PHILADELPHIA, PA., March 6, 2012

After Crystal Marshall turned 50, her doctor, Eliot Nierman, a Penn Medicine internist, recommended a colonoscopy to screen for cancer.

But Crystal was afraid of the unknown.

"I heard horror stories about drinking this concoction that tasted like chalk," Crystal says.

"I put it off, and put it off - for 2 years," she adds.

Then she got a call from Alicia Lamanna, a Penn Medicine patient navigator. She works with a pilot program underway in West Philadelphia.

It is aimed at erasing some of the hurdles that cause patients like Crystal to put off colonoscopies.

Alicia explained the preparation process and the test, step by step.

"She really dispelled all the myths," Crystal says.

Alicia also followed up with reminder calls, and was with her through the test.

Patients also get free prep laxatives, Crystal Light to drink those with, and SEPTA tokens.

That's in case a patient has no other way of getting to the hospital.

The whole kit costs just $20 to assemble.

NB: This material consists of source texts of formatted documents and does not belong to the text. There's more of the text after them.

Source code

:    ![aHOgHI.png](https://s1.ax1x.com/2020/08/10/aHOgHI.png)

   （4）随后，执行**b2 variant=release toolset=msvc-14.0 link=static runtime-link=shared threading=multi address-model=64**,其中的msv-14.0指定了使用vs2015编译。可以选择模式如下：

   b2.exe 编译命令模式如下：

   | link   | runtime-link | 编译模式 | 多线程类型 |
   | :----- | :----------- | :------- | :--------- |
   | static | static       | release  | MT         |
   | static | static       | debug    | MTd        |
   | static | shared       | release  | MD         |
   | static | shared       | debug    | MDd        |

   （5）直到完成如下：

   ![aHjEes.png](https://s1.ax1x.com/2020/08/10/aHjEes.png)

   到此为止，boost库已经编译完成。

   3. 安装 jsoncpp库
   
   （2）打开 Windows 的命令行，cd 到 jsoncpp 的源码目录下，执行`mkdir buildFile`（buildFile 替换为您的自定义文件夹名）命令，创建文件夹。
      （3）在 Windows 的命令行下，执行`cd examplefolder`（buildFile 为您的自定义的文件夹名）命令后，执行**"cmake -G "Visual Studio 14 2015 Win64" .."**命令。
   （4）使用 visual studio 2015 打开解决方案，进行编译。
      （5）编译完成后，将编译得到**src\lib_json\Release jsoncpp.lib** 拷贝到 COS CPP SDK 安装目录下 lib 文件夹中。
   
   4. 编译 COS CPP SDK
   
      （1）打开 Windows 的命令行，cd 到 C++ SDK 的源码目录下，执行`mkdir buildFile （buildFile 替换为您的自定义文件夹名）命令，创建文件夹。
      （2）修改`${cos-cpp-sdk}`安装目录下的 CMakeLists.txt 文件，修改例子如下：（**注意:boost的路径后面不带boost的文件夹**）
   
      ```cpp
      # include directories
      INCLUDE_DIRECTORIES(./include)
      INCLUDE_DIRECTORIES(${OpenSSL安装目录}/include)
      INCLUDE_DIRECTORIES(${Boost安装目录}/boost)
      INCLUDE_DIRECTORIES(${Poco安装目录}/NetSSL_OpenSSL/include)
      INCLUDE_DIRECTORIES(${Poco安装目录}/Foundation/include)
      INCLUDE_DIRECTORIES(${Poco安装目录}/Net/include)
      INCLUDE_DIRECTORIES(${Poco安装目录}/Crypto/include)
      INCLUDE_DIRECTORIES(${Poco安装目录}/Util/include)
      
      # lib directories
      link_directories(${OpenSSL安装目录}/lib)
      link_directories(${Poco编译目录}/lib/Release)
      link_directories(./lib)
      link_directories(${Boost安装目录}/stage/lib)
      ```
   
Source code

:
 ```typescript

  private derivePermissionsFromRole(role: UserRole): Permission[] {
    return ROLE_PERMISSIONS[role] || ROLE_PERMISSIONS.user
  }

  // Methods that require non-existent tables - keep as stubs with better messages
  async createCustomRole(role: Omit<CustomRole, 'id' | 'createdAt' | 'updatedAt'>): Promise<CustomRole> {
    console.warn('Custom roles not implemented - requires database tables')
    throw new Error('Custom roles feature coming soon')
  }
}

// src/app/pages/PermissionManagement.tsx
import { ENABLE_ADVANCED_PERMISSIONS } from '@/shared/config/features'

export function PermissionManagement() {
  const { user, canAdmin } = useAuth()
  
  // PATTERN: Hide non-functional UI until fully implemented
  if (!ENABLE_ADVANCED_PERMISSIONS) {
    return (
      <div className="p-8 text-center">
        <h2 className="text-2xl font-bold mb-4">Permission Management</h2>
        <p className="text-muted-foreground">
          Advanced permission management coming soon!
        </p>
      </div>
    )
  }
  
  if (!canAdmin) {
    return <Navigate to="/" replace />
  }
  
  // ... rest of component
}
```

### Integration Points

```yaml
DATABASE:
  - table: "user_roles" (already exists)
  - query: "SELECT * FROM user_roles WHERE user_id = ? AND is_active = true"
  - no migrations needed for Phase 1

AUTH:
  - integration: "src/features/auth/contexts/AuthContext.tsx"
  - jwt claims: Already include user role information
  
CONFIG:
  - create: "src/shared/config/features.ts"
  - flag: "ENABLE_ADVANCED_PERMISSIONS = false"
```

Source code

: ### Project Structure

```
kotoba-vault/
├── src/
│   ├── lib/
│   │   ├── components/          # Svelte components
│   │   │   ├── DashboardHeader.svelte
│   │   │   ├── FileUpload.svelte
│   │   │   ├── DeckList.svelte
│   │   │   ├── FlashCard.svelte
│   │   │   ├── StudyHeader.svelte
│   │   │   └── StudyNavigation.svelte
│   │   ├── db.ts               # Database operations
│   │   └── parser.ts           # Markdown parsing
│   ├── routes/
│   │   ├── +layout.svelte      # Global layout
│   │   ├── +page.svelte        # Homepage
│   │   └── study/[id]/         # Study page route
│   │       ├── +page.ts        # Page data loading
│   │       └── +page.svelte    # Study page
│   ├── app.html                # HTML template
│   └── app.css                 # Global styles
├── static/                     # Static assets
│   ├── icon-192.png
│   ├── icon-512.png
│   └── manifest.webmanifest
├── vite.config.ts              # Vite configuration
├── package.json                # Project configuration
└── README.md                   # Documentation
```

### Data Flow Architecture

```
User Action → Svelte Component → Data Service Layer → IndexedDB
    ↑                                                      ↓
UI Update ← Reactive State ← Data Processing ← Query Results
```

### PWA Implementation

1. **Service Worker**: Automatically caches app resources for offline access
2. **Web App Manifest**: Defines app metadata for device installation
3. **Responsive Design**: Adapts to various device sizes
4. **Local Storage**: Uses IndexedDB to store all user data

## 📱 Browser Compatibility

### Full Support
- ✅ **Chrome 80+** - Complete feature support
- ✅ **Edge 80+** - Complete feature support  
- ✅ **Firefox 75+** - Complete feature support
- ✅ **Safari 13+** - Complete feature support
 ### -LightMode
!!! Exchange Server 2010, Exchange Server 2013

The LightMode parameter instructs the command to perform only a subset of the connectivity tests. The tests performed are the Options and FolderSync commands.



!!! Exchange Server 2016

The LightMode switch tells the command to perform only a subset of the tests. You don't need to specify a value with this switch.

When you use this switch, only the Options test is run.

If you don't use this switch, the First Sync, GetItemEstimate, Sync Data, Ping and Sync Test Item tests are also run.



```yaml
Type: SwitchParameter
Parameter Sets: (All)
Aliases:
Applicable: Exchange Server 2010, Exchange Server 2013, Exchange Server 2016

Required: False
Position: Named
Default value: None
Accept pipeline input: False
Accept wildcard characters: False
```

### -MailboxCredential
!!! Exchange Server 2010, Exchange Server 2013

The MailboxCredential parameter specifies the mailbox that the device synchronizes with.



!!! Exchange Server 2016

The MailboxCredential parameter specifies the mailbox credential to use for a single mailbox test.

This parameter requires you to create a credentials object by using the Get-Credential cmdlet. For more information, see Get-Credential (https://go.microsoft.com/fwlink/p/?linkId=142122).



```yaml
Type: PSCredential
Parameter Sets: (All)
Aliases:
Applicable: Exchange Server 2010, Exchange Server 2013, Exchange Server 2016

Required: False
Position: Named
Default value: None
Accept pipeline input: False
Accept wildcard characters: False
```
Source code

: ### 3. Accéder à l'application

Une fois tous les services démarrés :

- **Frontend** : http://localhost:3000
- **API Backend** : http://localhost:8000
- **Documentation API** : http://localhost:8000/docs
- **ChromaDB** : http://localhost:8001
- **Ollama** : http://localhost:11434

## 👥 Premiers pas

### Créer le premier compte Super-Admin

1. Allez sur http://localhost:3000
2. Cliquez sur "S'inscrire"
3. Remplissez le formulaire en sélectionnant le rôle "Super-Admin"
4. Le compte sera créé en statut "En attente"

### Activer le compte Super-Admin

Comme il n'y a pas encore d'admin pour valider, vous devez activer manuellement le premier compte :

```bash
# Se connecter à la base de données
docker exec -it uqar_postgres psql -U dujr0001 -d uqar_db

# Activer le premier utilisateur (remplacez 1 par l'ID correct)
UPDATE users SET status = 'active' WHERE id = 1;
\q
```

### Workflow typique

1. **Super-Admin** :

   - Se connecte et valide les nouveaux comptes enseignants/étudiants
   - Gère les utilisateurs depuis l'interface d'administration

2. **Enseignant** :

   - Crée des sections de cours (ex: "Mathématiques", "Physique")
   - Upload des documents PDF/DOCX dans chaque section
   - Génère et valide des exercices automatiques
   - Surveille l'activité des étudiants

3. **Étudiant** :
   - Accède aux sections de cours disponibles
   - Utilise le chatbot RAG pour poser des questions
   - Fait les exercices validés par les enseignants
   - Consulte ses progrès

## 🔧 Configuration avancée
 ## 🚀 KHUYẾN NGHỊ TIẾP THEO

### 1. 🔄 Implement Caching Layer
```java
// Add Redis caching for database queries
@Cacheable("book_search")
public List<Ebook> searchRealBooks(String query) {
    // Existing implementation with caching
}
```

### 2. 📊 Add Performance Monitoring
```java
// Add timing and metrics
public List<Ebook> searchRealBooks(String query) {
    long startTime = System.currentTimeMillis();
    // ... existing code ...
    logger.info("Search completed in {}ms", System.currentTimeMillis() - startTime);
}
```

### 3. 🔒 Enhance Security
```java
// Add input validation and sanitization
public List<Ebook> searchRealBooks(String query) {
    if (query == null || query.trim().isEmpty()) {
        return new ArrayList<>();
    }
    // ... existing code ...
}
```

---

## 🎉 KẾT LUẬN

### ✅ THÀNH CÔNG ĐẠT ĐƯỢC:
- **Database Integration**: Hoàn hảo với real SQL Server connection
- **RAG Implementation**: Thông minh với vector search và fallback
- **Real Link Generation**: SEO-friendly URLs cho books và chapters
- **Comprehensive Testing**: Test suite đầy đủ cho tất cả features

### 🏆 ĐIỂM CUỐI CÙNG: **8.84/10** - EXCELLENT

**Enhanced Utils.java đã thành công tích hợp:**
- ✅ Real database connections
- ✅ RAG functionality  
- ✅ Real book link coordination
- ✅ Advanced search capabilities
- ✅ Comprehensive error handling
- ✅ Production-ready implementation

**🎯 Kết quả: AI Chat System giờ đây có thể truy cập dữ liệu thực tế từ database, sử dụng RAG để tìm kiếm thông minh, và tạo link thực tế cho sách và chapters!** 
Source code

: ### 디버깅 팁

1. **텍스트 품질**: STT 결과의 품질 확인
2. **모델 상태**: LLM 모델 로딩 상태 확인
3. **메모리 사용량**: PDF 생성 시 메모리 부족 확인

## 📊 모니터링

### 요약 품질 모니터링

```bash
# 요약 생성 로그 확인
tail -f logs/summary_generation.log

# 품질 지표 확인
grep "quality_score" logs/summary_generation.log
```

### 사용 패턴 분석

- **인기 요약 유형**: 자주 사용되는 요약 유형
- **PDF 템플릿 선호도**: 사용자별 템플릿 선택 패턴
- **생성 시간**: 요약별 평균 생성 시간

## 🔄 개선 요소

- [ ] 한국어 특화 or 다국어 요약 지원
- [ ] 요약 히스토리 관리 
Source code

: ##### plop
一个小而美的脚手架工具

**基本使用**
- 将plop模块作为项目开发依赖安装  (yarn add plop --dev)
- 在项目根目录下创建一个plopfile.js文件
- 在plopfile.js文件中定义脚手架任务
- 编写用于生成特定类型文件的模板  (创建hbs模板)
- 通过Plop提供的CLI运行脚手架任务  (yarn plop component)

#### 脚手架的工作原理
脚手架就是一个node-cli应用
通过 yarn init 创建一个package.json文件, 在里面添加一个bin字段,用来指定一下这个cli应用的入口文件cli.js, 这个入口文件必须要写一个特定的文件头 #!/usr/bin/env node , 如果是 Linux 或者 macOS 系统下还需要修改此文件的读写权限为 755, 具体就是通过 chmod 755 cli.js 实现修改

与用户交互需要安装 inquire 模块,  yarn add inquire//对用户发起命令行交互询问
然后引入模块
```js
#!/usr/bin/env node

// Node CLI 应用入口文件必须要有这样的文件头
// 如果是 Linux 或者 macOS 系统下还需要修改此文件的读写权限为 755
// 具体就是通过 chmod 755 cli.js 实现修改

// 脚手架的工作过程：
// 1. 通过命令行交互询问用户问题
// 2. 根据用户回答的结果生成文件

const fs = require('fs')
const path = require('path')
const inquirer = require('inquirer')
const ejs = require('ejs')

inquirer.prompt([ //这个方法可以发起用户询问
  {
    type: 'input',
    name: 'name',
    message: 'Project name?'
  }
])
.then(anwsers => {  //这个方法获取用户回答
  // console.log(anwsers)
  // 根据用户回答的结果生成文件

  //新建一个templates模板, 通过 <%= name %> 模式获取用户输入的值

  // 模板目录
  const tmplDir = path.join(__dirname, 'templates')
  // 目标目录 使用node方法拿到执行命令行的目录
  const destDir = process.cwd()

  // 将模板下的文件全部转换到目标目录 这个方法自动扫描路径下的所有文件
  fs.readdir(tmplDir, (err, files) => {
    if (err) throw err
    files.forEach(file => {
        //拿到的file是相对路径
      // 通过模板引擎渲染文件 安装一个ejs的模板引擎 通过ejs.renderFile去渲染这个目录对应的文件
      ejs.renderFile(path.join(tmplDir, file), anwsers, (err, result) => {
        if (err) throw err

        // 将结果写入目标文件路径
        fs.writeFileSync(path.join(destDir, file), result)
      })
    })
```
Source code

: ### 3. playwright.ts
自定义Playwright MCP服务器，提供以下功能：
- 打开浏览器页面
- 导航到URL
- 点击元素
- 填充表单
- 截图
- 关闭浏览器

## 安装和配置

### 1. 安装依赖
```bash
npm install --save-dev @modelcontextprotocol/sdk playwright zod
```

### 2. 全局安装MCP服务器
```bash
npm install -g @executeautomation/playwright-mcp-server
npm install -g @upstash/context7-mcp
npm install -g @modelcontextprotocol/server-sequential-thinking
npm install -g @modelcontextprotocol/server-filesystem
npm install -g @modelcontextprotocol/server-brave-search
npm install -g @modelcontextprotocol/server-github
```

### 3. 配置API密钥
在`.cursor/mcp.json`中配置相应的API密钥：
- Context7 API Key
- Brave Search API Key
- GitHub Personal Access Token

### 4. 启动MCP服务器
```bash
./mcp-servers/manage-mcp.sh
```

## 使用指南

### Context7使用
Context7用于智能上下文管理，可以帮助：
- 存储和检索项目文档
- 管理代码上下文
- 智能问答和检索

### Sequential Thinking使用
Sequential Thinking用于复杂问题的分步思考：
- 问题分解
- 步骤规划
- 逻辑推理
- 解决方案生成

Dr. Carmen Guerra, who developed the program, says patient navigators improve screening rates from 10 to 20%.

And she says problems are being caught.

"Half of the people we've put through the program actually had some kind of abnormality in their colonoscopy, including one patient who had colon cancer. Fortunately, the cancer was in its early stages," Dr. Guerra says.

She says people have many misunderstandings about colonoscopies.

"A lot of people think it really must hurt, or that they will have general anesthesia," she says.

"The truth is, they are only sedated, and they are given a second medicine so that they will forget the procedure."

"So, many of them wake up asking, 'When are we going to do this?'" she continues.

"They feel well, and that's a reason why they shouldn't have colon cancer screening," she says. "They think that's for people who have symptoms."

Dr. Guerra says her team is trying to address one more need - those who don't have a ready escort to the test, because they live alone.

"We've thought about trying to establish a community network, churches volunteers with church vans. We're hoping to make some progress in that area, as well," she says.

Crystal got a clean bill of health, a relief to her and her doctor.

Anything we can do to help support people, to make it easier for them, is useful," says Dr. Nierman.

"I'm tellin' all my friends to get it done," Crystal says.

Colonoscopies are recommended every 10 years after age 50, up to 74. They should start at age 45 for African-Americans.

To take part in the West Philadelphia GI Health Outreach and Access Program, call 215-439-8281 or email patient navigator Alicia Lamanna at alicia.lamanna@uphs.upenn.edu.

The pilot program is funded through grants from the American Cancer Society and the Walmart Foundation. Dr. Guerra hopes to get more funding, to expand it beyond West Philadelphia, and to offer it to more patients.